Security Considerations

When contributing code:

  • Input validation: Always validate and sanitize user input
  • Error handling: Handle errors appropriately without exposing sensitive information
  • Dependencies: Be cautious about adding new dependencies
  • Unsafe code: Minimize use of unsafe and document safety invariants thoroughly
  • Security issues: Report security vulnerabilities privately (see SECURITY.md)

Performance Considerations

For performance-critical code:

  • Profile before optimizing
  • Include benchmarks for performance improvements
  • Document performance characteristics
  • Consider memory usage and allocation patterns
  • Test with large datasets when relevant

Continuous Integration

Our CI pipeline checks:

  • ✓ All tests pass (cargo test --workspace)
  • ✓ Code formatting (cargo fmt --check)
  • ✓ Linting (cargo clippy -- -D warnings)
  • ✓ Documentation builds (cargo doc --workspace --no-deps)
  • ✓ Security audit (cargo audit)
  • ✓ Test coverage (target: >90%)

Ensure your changes pass all CI checks before requesting review.

Crate Publication Policy

The dsq project is organized as a workspace with multiple crates.
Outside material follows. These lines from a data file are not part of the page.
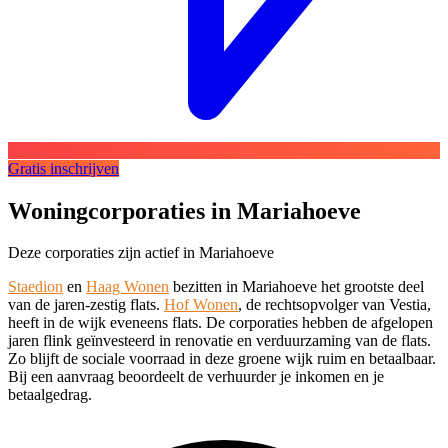
Gratis inschrijven
Woningcorporaties in Mariahoeve
Deze corporaties zijn actief in Mariahoeve
Staedion
en
Haag Wonen
bezitten in Mariahoeve het grootste deel
van de jaren-zestig flats.
Hof Wonen
, de rechtsopvolger van Vestia,
heeft in de wijk eveneens flats. De corporaties hebben de afgelopen
jaren flink geïnvesteerd in renovatie en verduurzaming van de flats.
Zo blijft de sociale voorraad in deze groene wijk ruim en betaalbaar.
Bij een aanvraag beoordeelt de verhuurder je inkomen en je
betaalgedrag.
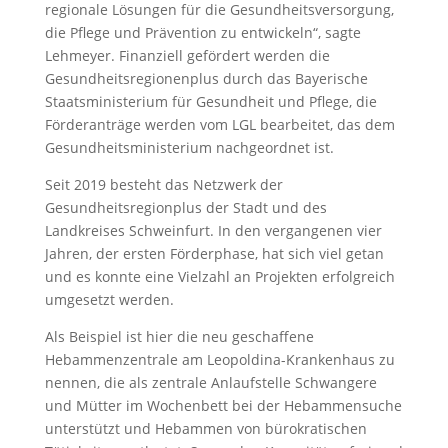
regionale Lösungen für die Gesundheitsversorgung,
die Pflege und Prävention zu entwickeln“, sagte
Lehmeyer. Finanziell gefördert werden die
Gesundheitsregionenplus durch das Bayerische
Staatsministerium für Gesundheit und Pflege, die
Förderanträge werden vom LGL bearbeitet, das dem
Gesundheitsministerium nachgeordnet ist.
Seit 2019 besteht das Netzwerk der
Gesundheitsregionplus der Stadt und des
Landkreises Schweinfurt. In den vergangenen vier
Jahren, der ersten Förderphase, hat sich viel getan
und es konnte eine Vielzahl an Projekten erfolgreich
umgesetzt werden.
Als Beispiel ist hier die neu geschaffene
Hebammenzentrale am Leopoldina-Krankenhaus zu
nennen, die als zentrale Anlaufstelle Schwangere
und Mütter im Wochenbett bei der Hebammensuche
unterstützt und Hebammen von bürokratischen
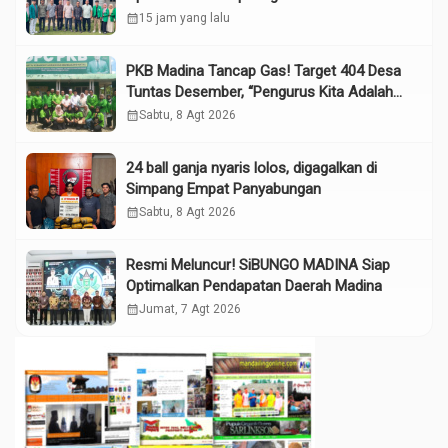
calendar_month
15 jam yang lalu
PKB Madina Tancap Gas! Target 404 Desa
Tuntas Desember, “Pengurus Kita Adalah
Tokoh”
calendar_month
Sabtu, 8 Agt 2026
24 ball ganja nyaris lolos, digagalkan di
Simpang Empat Panyabungan
calendar_month
Sabtu, 8 Agt 2026
Resmi Meluncur! SiBUNGO MADINA Siap
Optimalkan Pendapatan Daerah Madina
calendar_month
Jumat, 7 Agt 2026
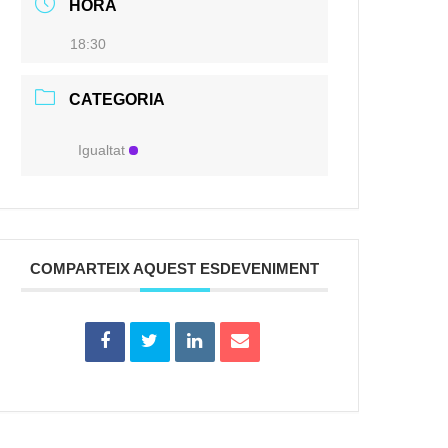
HORA
18:30
CATEGORIA
Igualtat
COMPARTEIX AQUEST ESDEVENIMENT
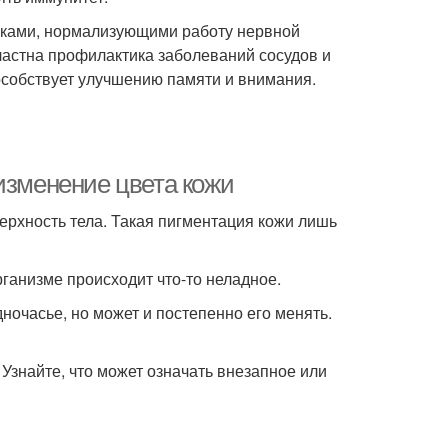
иками, нормализующими работу нервной
стна профилактика заболеваний сосудов и
пособствует улучшению памяти и внимания.
изменение цвета кожи
верхность тела. Такая пигментация кожи лишь
рганизме происходит что-то неладное.
ночасье, но может и постепенно его менять.
 Узнайте, что может означать внезапное или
Our publication strategy:

Published Crates

The following crates are published to crates.io for public use:

  • dsq-core - Core data structures and types (public library)
  • dsq-shared - Shared utilities and types (public library)
  • dsq-parser - Query parsing (public library)
  • dsq-filter - Data filtering logic (public library)
  • dsq-functions - Built-in functions (public library)
  • dsq-formats - Format readers/writers (public library)
  • dsq-io - I/O operations (public library)
  • datasetq - Main CLI application (public binary)

Internal-Only Crates

The following crates have publish = false and are for internal use only:

  • dsq-cli - CLI-specific logic (internal, used by main datasetq crate)

For Contributors

When adding new workspace crates:

  1. Determine publication status: Decide if the crate should be public or internal
  2. Add publish = false to Cargo.toml for internal crates:
    [package]
    name = "my-internal-crate"
    publish = false  # Internal use only
  3. Document the decision: Update this section if adding a new crate
  4. Follow naming conventions: Public crates use dsq-* prefix, internal crates may vary

Versioning Strategy

  • All published crates follow semantic versioning (SemVer)
  • Workspace crates are versioned together for consistency
  • Breaking changes in any crate trigger a major version bump for all
  • See RELEASING.md for detailed versioning procedures

Regression Testing Policy

To maintain code quality and prevent bugs from reoccurring:

Requirements

Every bug fix MUST include a regression test.

When fixing a bug:

  1. Write a failing test that reproduces the bug
  2. Fix the bug in the codebase
  3. Verify the test passes with your fix
  4. Include the test in your pull request

Test Organization

Place regression tests in appropriate locations:

  • Unit-level bugs: Add test to the module where the bug was fixed
  • Integration-level bugs: Add test to tests/regression/ directory
  • CLI bugs: Add test using assert_cmd in tests/cli/

Regression Test Format

Mark regression tests clearly:

#[test]
fn test_issue_123_csv_header_parsing() {
    // Regression test for issue #123
    // Bug: CSV headers with spaces were incorrectly parsed
    // ...test implementation...
}

Benefits

This policy ensures:

  • Bugs don't resurface in future releases
  • Test coverage increases over time
  • Bug fixes are verified and documented
  • Contributors understand the fix's impact

Release Process

For maintainers releasing new versions:

  1. Update version numbers in all Cargo.toml files
  2. Update CHANGELOG.md with release notes
  3. Create a git tag for the version
  4. Publish crates to crates.io (skip internal crates)
  5. Create a GitHub release

See RELEASING.md for detailed release procedures.

Questions?

If you have questions about contributing:

  • Check the documentation in the docs/ directory
  • Look at existing code for examples
  • Ask in GitHub discussions
  • Open an issue for clarification

License

By contributing to dsq, you agree that your contributions will be licensed under the same license as the project (MIT OR Apache-2.0).


Thank you for contributing to dsq! Your efforts help make this project better for everyone.